**Work task:** In the material below, find each line with the word "planes" and list it.

**Given records:**
-.-.-

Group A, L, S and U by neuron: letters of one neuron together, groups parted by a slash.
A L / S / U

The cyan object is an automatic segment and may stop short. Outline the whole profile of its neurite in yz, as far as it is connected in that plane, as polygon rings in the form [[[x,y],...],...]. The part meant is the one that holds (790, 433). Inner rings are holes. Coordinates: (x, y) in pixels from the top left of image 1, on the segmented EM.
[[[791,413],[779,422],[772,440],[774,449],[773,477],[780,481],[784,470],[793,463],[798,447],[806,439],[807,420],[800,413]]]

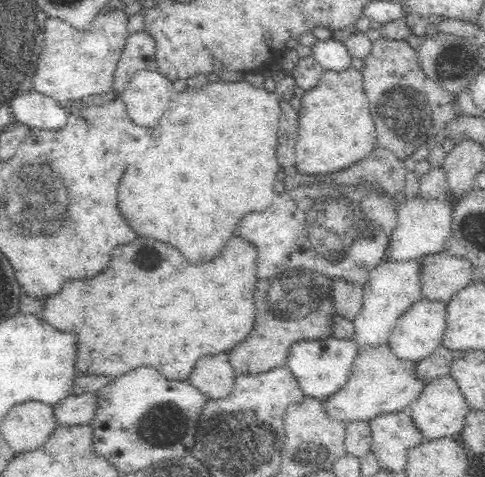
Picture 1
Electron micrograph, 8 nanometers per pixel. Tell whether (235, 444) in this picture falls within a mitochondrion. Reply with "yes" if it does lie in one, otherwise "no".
yes

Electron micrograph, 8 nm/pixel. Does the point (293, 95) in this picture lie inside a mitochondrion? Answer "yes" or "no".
no

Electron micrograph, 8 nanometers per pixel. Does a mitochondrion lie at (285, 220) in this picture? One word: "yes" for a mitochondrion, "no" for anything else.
no

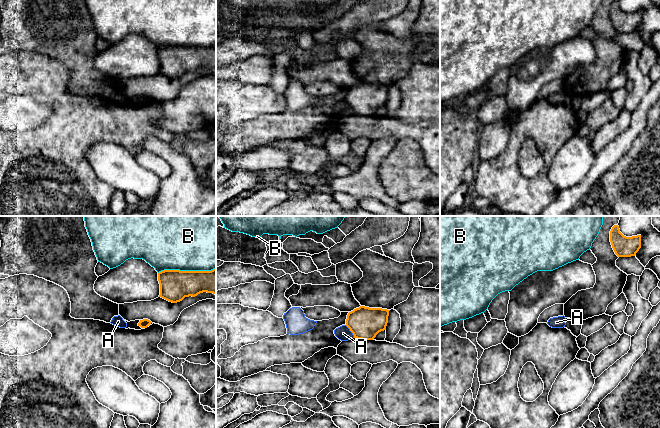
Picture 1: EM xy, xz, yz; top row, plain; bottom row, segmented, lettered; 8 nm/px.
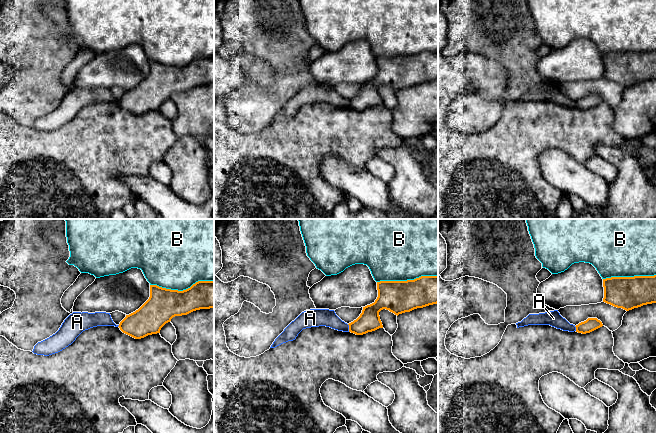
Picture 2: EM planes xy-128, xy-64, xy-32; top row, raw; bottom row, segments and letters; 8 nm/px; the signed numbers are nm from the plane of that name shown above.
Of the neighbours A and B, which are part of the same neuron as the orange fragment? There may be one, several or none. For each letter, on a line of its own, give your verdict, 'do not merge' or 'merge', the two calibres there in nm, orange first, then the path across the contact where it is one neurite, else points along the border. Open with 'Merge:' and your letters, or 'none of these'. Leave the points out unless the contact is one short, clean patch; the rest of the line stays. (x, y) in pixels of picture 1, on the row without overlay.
Merge: none of these
A: do not merge; 260 nm thick on the orange side, 120 nm on the other; border along xz (345, 101), (354, 113)
B: do not merge; 240 nm thick on the orange side, 380 nm on the other

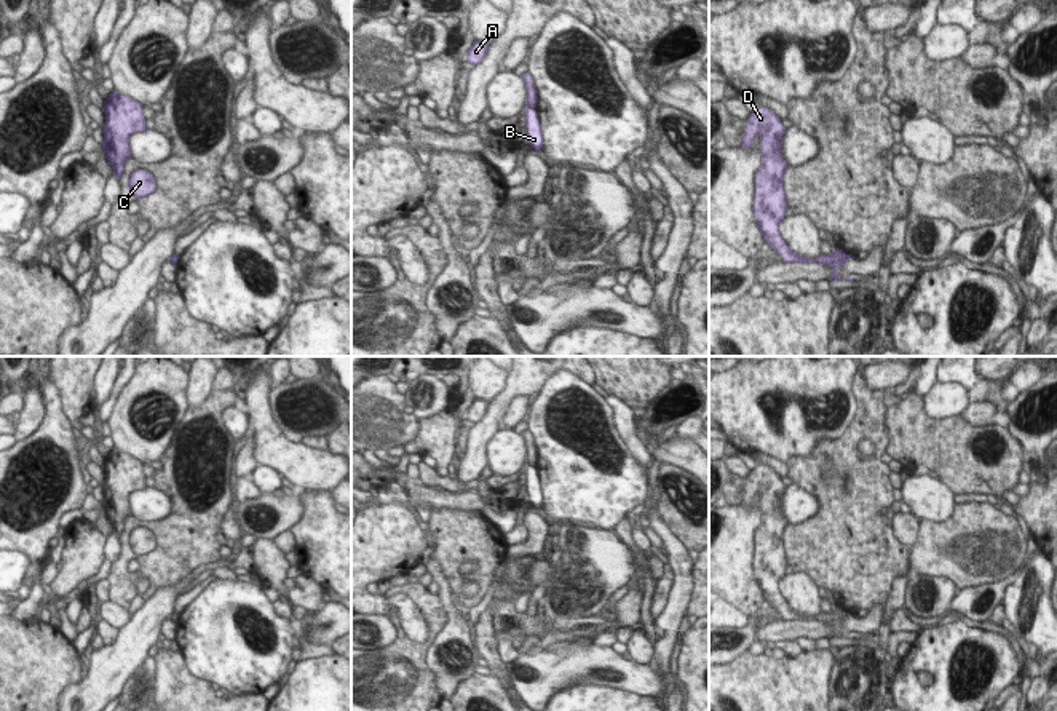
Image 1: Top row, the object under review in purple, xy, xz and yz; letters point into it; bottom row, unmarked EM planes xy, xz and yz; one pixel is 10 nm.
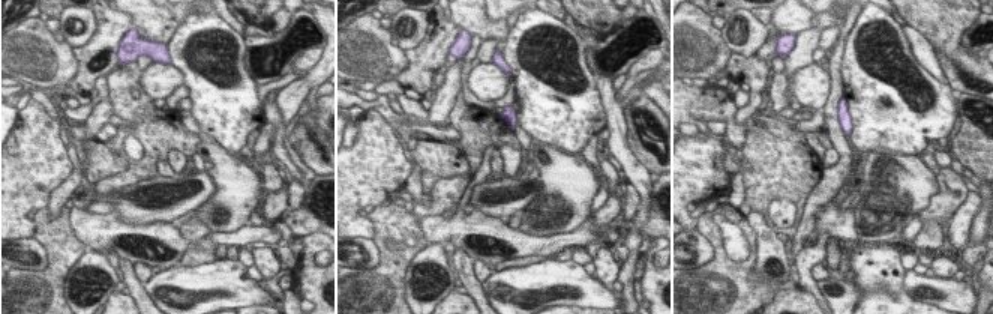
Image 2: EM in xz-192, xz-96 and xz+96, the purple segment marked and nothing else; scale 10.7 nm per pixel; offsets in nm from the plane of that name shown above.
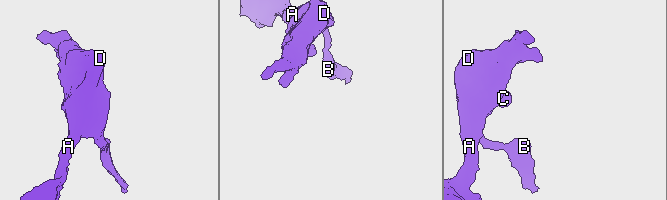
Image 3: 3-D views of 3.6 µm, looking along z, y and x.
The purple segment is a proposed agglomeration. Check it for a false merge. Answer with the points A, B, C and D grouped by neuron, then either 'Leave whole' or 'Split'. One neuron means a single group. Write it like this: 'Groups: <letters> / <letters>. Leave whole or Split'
Groups: A C D / B. Split.

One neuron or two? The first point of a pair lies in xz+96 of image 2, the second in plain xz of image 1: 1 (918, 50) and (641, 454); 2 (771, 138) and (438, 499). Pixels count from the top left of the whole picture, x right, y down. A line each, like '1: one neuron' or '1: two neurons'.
1: one neuron
2: two neurons

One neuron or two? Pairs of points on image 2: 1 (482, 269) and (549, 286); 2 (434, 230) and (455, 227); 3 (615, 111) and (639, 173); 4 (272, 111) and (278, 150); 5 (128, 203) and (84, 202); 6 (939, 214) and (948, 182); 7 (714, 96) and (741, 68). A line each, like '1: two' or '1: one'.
1: two
2: one
3: one
4: one
5: one
6: one
7: two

-.-.-

**Output for this exercise:**
Picture 2: EM planes xy-128, xy-64, xy-32; top row, raw; bottom row, segments and letters; 8 nm/px; the signed numbers are nm from the plane of that name shown above.
Image 1: Top row, the object under review in purple, xy, xz and yz; letters point into it; bottom row, unmarked EM planes xy, xz and yz; one pixel is 10 nm.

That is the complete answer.